Machines have recently been installed in Melbourne, Sydney, Brisbane, Adelaide and Darwin, and one will be installed in Perth in the coming weeks.

The vending machines contain sanitary packs that each include two pads and six tampons, and work on a timed system to prevent wastage. One pack is available from the machine every 10 minutes.

Andrea, 38, has been homeless for most of her adult life. For her, the news is more than welcome.

She said she feels stripped of her dignity on the streets.

"You feel down, you feel so lost … so sad," she said.

Andrea said the machine would help young girls in particular, who may not be educated about their bodies.

"Girls need that, especially young girls … Some young girls they don't really know, mothers and parents don't really tell them," she said.

Homeless women 'extremely resourceful'

Share the Dignity plans to install 50 vending machines around Australia by the end of the year including four in Perth, hoping to put an end to the undignified situations some women are forced to endure.

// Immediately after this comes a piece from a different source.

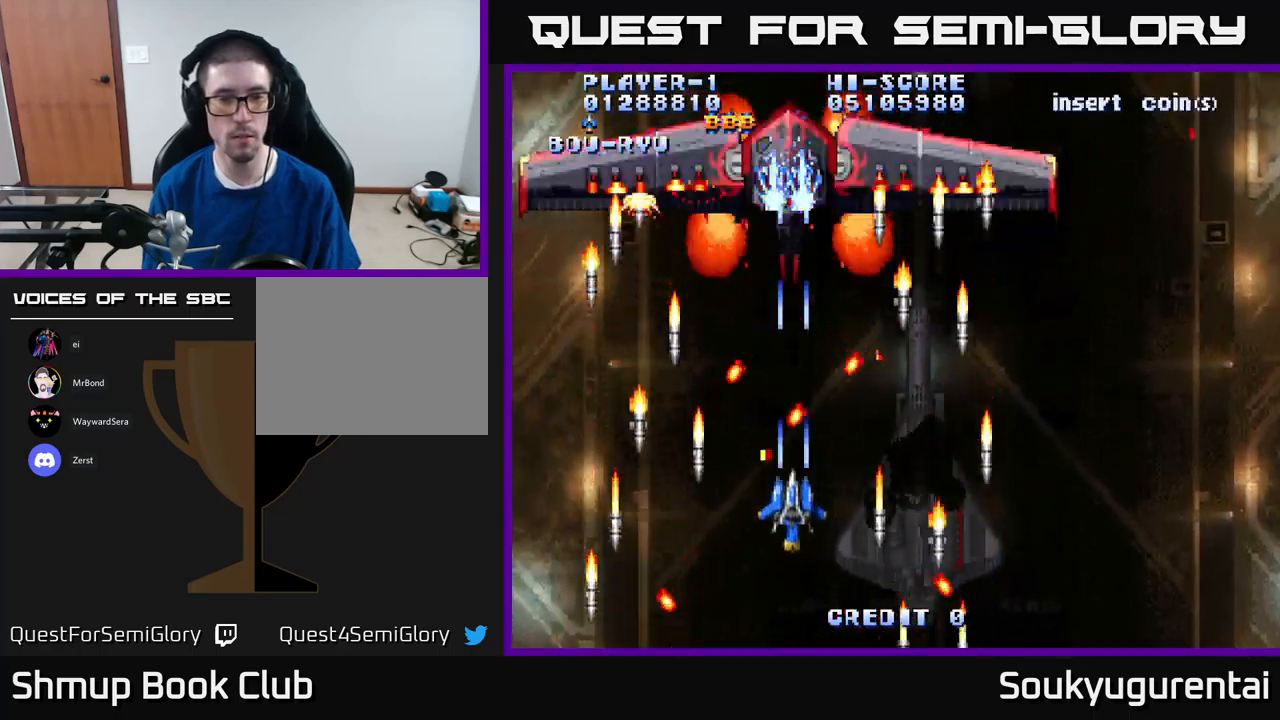
{"dt_ms": 500, "buttons": ["A"], "left_stick": "center", "right_stick": "center", "events": [[50, "A", "down"], [83, "DPAD_DOWN", "up"], [150, "A", "up"], [233, "A", "down"], [233, "DPAD_DOWN", "down"], [233, "DPAD_LEFT", "down"], [300, "DPAD_DOWN", "up"], [300, "DPAD_LEFT", "up"], [333, "A", "up"], [383, "A", "down"], [417, "DPAD_LEFT", "down"], [467, "DPAD_LEFT", "up"]]}
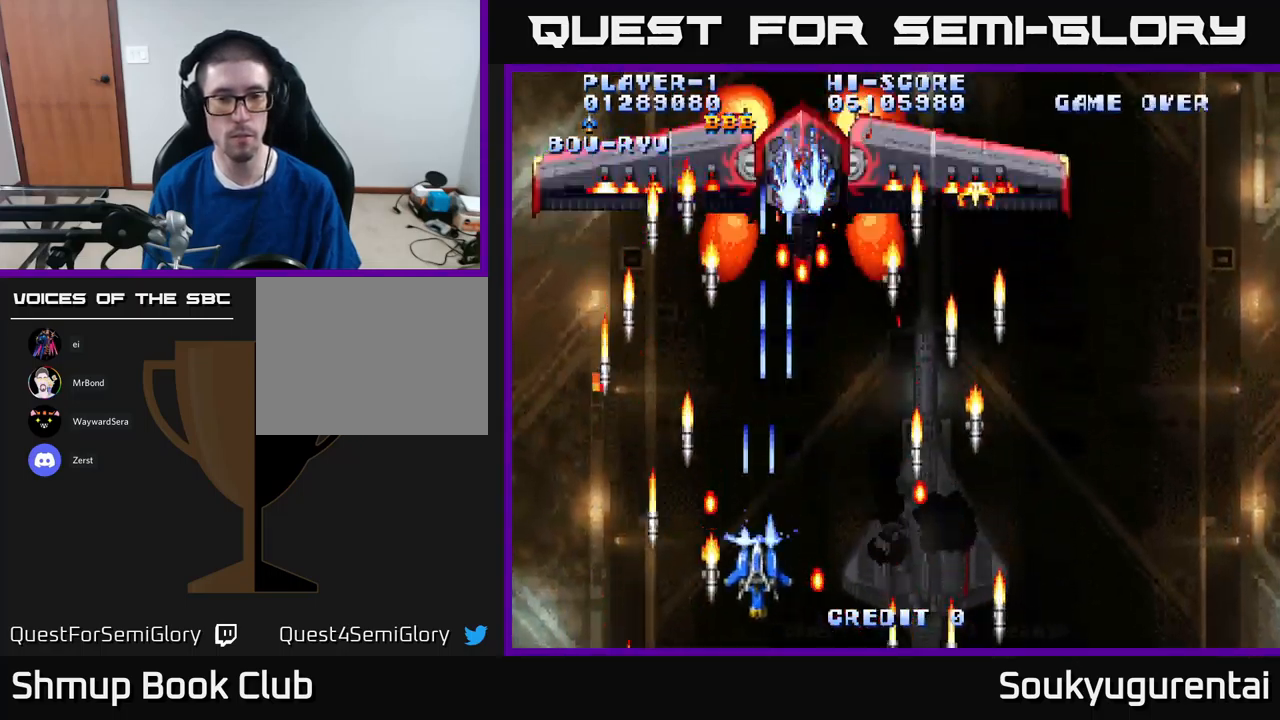
{"dt_ms": 500, "buttons": ["A"], "left_stick": "center", "right_stick": "center", "events": [[17, "A", "up"], [67, "A", "down"], [200, "A", "up"], [200, "DPAD_RIGHT", "down"], [250, "A", "down"], [283, "DPAD_RIGHT", "up"], [367, "A", "up"], [417, "A", "down"]]}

"They have to become extremely resourceful … using public bathrooms, they just use wadded up newspaper, or toilet paper, or socks," Share the Dignity founder Rochelle Courtenay said.

The vending machines will be installed in schools, homeless shelters, and even fast-food restaurants.

Ms Courtenay said more than 85,000 Australian women turned to homeless services in 2016, including girls in school and women fleeing from domestic violence.

"One of the first places that women run to is McDonalds, because it's clean, open late, has cheap food and a place for their kids to play," Ms Courtenay said.

The machines and packs are labelled with information that direct women to services they may need, including 1800Respect, a telephone counselling service.

Ms Courtenay said she just wanted to help give women basic necessities they would otherwise go without.

"We're never going to get people saying, 'oh my God that saved my life'," she said.

"We don't need that, we just need to know at least a little bit of dignity is restored by the fact that they can grab a period pack when they need it."